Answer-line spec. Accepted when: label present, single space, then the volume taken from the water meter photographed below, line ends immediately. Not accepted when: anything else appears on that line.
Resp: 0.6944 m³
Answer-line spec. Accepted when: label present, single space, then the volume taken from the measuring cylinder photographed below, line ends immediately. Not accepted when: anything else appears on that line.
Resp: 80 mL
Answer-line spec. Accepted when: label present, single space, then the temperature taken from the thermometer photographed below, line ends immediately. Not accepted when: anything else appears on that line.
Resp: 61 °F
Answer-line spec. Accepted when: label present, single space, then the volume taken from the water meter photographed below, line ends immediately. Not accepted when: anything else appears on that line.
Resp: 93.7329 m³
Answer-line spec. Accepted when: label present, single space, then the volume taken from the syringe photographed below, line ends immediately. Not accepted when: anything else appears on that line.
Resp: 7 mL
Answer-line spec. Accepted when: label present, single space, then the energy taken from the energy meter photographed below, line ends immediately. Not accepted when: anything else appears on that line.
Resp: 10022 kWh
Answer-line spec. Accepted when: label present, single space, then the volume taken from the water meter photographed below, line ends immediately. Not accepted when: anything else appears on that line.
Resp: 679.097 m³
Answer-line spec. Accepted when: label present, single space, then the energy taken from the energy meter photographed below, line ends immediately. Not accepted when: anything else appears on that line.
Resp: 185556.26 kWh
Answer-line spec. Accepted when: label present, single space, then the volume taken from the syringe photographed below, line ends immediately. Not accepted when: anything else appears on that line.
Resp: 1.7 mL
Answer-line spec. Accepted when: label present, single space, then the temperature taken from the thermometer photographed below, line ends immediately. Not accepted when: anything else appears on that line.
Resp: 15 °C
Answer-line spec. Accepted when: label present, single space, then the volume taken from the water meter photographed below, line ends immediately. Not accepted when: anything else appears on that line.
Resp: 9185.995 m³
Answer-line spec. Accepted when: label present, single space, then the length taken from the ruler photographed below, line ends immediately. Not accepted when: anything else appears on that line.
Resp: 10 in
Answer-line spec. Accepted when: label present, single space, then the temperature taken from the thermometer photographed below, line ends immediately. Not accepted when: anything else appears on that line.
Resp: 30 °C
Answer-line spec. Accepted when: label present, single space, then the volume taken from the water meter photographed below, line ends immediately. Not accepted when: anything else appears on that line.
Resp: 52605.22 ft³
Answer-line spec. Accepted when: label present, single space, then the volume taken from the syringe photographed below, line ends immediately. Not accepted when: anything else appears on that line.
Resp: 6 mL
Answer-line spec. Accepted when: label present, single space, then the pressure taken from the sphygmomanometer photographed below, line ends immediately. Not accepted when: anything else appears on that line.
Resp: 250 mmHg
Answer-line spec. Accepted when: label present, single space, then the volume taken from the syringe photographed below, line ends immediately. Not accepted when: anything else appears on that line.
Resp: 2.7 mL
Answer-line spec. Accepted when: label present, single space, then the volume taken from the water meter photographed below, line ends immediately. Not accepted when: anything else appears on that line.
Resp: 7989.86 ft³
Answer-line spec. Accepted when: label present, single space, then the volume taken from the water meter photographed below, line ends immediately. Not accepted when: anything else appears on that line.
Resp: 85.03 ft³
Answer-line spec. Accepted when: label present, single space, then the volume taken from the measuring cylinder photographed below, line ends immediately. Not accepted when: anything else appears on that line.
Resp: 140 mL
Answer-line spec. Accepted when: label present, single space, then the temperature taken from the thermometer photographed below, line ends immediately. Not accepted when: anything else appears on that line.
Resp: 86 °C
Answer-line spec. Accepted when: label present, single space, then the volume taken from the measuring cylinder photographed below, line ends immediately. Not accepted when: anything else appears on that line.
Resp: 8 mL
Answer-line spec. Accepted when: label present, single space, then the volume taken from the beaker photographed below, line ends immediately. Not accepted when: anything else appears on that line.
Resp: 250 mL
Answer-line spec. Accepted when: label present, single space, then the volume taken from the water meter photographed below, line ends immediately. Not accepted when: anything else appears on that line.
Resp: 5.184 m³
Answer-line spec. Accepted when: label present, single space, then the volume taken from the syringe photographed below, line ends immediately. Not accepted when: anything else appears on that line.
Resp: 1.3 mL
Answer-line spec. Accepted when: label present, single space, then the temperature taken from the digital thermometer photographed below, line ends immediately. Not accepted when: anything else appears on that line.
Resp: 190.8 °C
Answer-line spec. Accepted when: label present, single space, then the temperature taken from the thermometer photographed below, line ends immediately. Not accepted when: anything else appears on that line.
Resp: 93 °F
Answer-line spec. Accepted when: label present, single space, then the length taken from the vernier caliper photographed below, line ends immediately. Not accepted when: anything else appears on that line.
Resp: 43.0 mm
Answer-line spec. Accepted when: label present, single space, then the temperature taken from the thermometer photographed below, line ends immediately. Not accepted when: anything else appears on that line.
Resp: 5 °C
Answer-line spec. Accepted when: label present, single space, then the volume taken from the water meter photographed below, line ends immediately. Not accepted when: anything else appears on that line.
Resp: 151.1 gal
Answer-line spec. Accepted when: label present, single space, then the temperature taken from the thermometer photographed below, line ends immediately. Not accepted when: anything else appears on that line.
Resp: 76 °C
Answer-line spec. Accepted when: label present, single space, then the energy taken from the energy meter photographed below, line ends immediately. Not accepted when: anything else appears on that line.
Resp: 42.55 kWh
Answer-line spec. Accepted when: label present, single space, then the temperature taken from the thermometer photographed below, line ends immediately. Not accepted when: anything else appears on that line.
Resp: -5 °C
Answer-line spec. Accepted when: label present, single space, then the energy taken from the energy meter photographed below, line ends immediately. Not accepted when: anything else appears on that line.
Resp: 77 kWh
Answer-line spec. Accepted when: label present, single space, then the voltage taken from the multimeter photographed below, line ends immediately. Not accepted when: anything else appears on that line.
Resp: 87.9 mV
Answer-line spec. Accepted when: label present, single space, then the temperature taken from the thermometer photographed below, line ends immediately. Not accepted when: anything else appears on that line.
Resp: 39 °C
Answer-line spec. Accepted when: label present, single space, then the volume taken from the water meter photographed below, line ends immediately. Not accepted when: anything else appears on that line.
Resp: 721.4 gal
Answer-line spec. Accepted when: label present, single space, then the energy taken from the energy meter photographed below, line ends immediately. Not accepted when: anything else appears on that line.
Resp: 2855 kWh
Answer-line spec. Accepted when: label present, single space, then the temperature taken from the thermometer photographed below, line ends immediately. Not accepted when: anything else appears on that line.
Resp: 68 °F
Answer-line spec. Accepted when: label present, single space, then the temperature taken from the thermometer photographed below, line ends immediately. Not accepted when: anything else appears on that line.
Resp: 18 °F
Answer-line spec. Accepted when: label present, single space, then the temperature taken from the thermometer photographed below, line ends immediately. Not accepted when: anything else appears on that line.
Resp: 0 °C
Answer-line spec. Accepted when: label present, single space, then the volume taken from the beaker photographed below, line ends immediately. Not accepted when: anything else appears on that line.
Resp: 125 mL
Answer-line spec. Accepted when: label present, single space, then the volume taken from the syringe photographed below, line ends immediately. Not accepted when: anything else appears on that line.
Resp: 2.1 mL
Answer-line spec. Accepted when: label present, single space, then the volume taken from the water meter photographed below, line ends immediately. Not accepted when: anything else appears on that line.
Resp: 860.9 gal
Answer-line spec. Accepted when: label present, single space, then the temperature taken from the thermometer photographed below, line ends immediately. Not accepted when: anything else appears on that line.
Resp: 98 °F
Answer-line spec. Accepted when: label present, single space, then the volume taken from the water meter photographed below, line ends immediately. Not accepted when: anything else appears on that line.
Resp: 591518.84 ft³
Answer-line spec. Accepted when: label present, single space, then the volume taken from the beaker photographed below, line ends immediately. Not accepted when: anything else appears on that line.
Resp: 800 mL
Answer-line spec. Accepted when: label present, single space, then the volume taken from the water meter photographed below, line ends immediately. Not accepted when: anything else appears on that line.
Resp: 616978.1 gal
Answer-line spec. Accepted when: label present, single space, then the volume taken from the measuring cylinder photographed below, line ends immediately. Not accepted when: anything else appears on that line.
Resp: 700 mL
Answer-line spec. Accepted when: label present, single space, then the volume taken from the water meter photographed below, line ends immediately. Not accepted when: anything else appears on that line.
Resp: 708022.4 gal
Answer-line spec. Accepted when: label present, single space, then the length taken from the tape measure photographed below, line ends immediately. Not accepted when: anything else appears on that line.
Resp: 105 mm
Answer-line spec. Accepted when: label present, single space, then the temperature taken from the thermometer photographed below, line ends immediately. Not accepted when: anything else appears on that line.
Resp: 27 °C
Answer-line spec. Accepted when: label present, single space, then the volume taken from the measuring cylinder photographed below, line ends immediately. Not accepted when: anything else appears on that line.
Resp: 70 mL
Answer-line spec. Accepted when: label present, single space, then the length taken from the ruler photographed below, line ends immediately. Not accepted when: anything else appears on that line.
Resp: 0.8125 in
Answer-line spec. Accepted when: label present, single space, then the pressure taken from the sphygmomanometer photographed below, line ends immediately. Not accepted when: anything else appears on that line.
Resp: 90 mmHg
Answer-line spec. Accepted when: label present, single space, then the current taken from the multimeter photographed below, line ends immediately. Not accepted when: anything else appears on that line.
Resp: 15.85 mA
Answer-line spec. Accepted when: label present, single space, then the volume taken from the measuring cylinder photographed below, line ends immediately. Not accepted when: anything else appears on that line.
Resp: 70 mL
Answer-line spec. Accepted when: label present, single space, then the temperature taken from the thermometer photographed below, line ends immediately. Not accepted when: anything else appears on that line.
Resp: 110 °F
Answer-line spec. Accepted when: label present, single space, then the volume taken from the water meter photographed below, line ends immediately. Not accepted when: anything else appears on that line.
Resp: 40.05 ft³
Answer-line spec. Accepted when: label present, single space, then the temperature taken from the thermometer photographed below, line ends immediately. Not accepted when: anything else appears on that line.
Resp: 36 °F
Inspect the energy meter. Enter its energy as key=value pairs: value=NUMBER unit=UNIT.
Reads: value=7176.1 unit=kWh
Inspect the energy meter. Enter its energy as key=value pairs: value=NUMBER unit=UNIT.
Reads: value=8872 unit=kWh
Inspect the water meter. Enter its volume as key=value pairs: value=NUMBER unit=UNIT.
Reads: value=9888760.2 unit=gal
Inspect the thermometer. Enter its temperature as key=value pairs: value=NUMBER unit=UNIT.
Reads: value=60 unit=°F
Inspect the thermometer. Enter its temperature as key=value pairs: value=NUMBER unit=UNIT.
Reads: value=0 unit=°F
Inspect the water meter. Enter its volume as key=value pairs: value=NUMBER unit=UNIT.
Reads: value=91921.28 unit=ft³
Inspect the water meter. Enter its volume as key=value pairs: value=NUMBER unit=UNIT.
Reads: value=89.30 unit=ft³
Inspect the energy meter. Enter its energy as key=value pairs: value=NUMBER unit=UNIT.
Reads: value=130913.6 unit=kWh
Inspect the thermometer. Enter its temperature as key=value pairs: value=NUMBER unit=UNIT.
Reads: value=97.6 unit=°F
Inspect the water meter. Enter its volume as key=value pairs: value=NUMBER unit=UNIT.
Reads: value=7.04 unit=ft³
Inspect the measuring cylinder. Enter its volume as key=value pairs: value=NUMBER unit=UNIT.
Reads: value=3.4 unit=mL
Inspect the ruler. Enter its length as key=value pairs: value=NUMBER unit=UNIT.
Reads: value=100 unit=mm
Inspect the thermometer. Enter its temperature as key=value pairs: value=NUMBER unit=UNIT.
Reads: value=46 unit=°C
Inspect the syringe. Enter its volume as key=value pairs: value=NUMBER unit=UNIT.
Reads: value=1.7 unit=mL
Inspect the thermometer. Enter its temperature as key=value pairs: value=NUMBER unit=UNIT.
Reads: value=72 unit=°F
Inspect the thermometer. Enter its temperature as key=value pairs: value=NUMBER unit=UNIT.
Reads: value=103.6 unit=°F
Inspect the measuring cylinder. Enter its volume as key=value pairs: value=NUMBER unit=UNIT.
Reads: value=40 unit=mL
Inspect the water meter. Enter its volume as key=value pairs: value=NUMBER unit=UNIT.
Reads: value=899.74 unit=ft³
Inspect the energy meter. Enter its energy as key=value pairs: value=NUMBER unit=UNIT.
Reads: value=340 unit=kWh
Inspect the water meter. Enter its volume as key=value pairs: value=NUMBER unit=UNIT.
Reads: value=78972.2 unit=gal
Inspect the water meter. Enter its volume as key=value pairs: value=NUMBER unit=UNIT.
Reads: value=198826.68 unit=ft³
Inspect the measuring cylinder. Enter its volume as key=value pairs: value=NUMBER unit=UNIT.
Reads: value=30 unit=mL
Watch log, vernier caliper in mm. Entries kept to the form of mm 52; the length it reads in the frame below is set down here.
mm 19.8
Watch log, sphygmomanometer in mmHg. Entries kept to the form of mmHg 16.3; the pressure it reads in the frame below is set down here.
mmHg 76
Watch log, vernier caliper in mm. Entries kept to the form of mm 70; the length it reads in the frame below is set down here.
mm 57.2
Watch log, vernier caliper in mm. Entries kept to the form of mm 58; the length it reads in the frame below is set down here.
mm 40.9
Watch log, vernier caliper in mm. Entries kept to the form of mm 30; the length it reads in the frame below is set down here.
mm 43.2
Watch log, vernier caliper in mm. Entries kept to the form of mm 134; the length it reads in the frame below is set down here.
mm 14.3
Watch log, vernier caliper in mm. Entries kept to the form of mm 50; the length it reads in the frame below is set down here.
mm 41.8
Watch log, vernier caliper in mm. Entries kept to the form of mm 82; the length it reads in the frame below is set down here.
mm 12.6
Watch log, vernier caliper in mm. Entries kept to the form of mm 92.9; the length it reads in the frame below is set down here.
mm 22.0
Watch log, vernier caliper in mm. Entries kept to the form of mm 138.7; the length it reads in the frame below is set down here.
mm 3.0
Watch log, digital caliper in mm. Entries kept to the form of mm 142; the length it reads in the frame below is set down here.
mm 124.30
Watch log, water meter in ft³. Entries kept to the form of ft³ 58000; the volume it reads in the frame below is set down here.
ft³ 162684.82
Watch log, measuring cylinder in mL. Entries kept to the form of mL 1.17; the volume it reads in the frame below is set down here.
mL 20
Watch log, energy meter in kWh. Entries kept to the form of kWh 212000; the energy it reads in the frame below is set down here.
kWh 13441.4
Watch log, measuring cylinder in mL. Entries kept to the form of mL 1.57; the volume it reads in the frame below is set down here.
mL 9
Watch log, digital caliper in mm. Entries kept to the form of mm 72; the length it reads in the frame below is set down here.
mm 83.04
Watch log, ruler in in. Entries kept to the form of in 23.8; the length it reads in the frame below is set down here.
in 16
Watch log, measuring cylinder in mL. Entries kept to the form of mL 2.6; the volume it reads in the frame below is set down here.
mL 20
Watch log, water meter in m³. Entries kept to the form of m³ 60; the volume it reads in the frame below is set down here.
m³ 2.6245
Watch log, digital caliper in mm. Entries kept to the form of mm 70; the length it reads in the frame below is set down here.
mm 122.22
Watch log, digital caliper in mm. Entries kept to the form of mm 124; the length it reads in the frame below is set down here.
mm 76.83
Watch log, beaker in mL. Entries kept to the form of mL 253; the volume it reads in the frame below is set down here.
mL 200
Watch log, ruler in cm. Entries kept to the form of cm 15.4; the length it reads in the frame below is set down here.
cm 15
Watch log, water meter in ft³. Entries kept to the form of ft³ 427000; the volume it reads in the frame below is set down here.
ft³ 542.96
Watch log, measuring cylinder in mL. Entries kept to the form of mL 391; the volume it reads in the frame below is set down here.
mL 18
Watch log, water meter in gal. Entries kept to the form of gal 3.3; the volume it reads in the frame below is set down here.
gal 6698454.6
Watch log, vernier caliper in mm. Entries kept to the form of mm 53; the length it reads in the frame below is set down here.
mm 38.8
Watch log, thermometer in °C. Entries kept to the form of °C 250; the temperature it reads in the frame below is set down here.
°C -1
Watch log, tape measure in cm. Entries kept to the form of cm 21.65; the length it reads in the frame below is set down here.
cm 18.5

+ + + + + + +

- _REQUIREMENT_: Please rewrite the records from the start through the line with "Resp: 61 °F", substituting "one space" for "single space" and keeping everything else the same.

- _TASK RESPONSE_:
Answer-line spec. Accepted when: label present, one space, then the volume taken from the water meter photographed below, line ends immediately. Not accepted when: anything else appears on that line.
Resp: 0.6944 m³
Answer-line spec. Accepted when: label present, one space, then the volume taken from the measuring cylinder photographed below, line ends immediately. Not accepted when: anything else appears on that line.
Resp: 80 mL
Answer-line spec. Accepted when: label present, one space, then the temperature taken from the thermometer photographed below, line ends immediately. Not accepted when: anything else appears on that line.
Resp: 61 °F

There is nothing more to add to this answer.